• _EXERCISE PROMPT_: Turn the records from the line containing "A10193: 别来生命科学" through the line containing "A16693: 学校还行，缺", both included, into a numbered list that skips blank lines. Leave out all other lines.

• _DATASET_:
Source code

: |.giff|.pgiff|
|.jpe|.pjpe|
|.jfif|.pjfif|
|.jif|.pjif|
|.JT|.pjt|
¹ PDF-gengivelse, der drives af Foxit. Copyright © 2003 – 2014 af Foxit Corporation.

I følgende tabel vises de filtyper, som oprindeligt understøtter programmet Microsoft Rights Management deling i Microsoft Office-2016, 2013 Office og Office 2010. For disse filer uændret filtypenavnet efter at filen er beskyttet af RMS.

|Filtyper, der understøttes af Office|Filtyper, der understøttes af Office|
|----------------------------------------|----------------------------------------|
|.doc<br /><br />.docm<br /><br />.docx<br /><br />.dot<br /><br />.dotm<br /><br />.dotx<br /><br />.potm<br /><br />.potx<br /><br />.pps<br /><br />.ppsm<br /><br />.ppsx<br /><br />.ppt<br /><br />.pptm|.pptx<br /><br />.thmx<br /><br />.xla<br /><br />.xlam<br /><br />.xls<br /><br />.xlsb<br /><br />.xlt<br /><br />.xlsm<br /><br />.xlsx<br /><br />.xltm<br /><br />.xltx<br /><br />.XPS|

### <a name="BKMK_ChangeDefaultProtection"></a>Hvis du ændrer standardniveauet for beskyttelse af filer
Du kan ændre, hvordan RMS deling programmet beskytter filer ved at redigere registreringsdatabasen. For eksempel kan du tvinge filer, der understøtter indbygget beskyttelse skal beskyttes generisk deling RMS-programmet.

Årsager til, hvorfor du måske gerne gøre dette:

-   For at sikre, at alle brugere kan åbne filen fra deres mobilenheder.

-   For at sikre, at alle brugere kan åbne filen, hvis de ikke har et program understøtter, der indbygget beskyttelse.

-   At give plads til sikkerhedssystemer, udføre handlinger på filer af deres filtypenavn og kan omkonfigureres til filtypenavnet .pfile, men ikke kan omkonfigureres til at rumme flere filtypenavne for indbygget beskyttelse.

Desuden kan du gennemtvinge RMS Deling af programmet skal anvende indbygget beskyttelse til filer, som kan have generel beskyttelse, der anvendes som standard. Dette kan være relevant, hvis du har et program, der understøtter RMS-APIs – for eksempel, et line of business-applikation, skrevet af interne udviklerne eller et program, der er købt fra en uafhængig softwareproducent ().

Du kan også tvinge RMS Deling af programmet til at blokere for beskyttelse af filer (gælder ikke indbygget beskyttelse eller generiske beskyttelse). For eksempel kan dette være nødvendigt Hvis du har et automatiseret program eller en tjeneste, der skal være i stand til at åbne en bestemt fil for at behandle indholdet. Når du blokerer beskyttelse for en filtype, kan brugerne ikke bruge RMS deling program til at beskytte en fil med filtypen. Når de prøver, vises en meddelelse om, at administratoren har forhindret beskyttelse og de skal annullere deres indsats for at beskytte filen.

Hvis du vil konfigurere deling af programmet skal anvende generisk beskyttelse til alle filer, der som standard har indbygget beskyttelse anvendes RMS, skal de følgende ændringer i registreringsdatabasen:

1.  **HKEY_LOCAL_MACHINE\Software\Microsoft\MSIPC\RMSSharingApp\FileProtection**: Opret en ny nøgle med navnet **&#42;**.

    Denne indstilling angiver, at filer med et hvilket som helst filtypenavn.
==
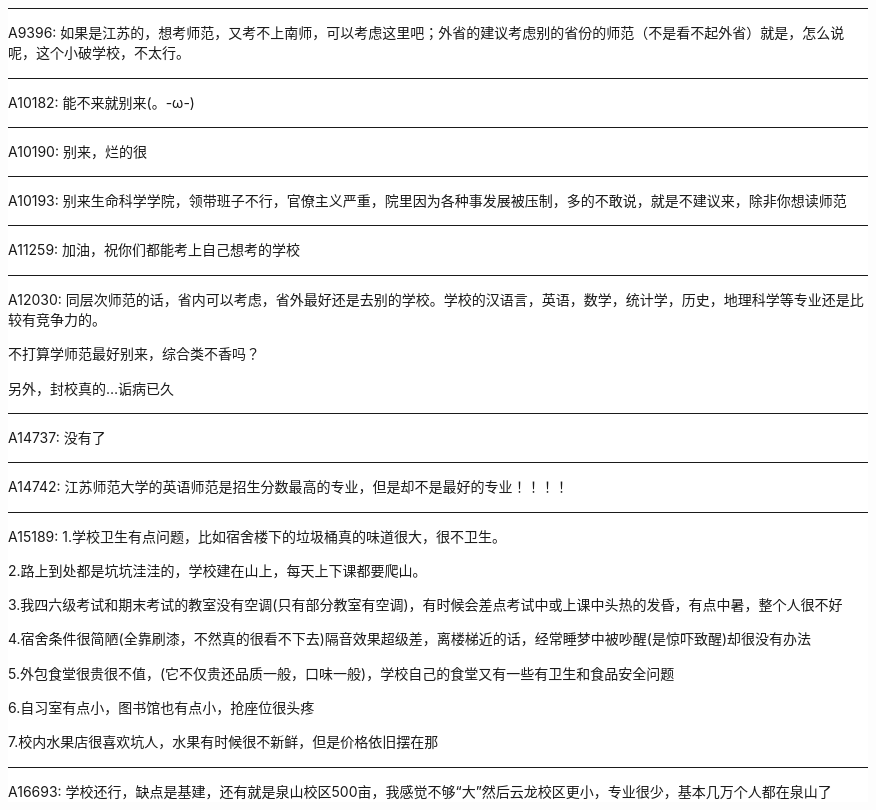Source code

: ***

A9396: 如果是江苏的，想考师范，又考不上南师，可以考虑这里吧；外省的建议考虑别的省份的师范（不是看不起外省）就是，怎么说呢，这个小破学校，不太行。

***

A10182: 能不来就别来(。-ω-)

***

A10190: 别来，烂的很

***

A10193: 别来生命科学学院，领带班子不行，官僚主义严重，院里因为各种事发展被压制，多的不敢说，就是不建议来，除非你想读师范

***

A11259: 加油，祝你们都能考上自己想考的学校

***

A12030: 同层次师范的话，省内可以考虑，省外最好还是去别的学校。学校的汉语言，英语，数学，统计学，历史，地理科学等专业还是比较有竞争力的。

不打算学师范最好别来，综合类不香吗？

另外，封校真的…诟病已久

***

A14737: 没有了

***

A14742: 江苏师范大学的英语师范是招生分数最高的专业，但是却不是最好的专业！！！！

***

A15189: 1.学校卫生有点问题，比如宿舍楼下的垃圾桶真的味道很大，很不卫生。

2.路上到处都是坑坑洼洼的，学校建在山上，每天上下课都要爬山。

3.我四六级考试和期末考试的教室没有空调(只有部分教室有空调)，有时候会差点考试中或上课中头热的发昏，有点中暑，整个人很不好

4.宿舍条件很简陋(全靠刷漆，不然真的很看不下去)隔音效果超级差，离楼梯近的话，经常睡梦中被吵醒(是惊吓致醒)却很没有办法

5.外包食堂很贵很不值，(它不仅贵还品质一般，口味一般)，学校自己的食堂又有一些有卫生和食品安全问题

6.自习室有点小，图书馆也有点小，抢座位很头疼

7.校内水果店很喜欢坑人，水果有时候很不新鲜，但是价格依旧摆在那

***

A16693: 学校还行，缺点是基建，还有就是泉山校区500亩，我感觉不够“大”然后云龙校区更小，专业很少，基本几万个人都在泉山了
---
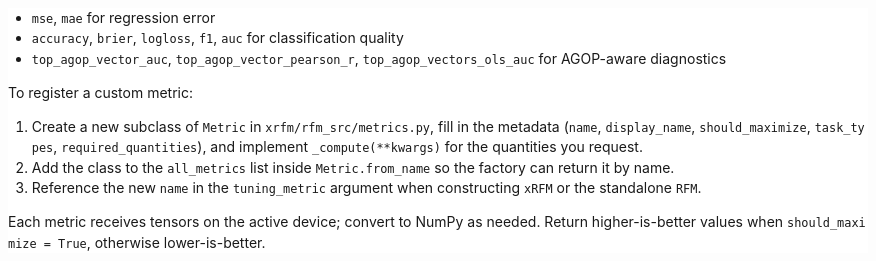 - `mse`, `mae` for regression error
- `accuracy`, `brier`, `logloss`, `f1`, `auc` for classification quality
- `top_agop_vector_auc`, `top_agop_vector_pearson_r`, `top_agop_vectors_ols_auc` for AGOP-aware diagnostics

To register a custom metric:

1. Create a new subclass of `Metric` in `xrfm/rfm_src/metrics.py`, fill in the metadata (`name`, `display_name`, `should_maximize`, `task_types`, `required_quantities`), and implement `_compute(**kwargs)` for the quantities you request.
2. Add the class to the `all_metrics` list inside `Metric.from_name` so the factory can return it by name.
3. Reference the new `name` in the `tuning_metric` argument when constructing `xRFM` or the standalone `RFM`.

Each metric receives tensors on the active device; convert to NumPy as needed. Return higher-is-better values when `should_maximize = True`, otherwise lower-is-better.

• _OUTPUT_:
1. A10193: 别来生命科学学院，领带班子不行，官僚主义严重，院里因为各种事发展被压制，多的不敢说，就是不建议来，除非你想读师范
2. ***
3. A11259: 加油，祝你们都能考上自己想考的学校
4. ***
5. A12030: 同层次师范的话，省内可以考虑，省外最好还是去别的学校。学校的汉语言，英语，数学，统计学，历史，地理科学等专业还是比较有竞争力的。
6. 不打算学师范最好别来，综合类不香吗？
7. 另外，封校真的…诟病已久
8. ***
9. A14737: 没有了
10. ***
11. A14742: 江苏师范大学的英语师范是招生分数最高的专业，但是却不是最好的专业！！！！
12. ***
13. A15189: 1.学校卫生有点问题，比如宿舍楼下的垃圾桶真的味道很大，很不卫生。
14. 2.路上到处都是坑坑洼洼的，学校建在山上，每天上下课都要爬山。
15. 3.我四六级考试和期末考试的教室没有空调(只有部分教室有空调)，有时候会差点考试中或上课中头热的发昏，有点中暑，整个人很不好
16. 4.宿舍条件很简陋(全靠刷漆，不然真的很看不下去)隔音效果超级差，离楼梯近的话，经常睡梦中被吵醒(是惊吓致醒)却很没有办法
17. 5.外包食堂很贵很不值，(它不仅贵还品质一般，口味一般)，学校自己的食堂又有一些有卫生和食品安全问题
18. 6.自习室有点小，图书馆也有点小，抢座位很头疼
19. 7.校内水果店很喜欢坑人，水果有时候很不新鲜，但是价格依旧摆在那
20. ***
21. A16693: 学校还行，缺点是基建，还有就是泉山校区500亩，我感觉不够“大”然后云龙校区更小，专业很少，基本几万个人都在泉山了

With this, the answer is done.